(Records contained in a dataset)

───

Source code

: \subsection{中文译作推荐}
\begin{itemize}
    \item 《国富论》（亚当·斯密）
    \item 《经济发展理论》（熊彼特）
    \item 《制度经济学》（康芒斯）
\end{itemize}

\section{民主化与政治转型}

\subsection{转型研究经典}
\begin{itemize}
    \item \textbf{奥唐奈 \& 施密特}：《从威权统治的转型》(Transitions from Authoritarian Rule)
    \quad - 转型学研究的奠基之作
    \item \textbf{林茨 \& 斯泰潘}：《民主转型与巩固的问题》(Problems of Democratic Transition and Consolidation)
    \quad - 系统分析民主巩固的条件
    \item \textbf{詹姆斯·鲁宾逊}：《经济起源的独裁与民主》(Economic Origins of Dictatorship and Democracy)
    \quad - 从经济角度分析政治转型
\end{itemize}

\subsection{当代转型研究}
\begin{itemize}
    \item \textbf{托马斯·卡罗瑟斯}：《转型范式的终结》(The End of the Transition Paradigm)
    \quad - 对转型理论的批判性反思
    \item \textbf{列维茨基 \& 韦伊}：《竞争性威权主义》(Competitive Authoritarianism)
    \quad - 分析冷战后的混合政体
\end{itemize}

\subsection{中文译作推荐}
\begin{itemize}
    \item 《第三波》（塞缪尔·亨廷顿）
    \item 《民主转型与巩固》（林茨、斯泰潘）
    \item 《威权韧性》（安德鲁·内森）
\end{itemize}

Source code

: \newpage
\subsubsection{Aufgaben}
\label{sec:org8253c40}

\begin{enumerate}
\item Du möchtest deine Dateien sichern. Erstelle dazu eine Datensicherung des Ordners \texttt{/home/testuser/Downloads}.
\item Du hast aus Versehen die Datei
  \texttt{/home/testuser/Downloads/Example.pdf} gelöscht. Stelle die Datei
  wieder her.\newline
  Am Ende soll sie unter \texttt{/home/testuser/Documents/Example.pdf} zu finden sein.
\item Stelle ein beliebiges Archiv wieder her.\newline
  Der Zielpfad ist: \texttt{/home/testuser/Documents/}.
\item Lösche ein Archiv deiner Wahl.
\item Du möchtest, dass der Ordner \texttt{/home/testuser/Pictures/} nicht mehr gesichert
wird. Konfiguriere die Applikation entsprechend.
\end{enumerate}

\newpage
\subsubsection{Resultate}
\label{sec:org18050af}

───

• [Assigned task] Pull each line containing the word "texttt" out of the data above.

• [Output below]
\item Du möchtest deine Dateien sichern. Erstelle dazu eine Datensicherung des Ordners \texttt{/home/testuser/Downloads}.
  \texttt{/home/testuser/Downloads/Example.pdf} gelöscht. Stelle die Datei
  Am Ende soll sie unter \texttt{/home/testuser/Documents/Example.pdf} zu finden sein.
  Der Zielpfad ist: \texttt{/home/testuser/Documents/}.
\item Du möchtest, dass der Ordner \texttt{/home/testuser/Pictures/} nicht mehr gesichert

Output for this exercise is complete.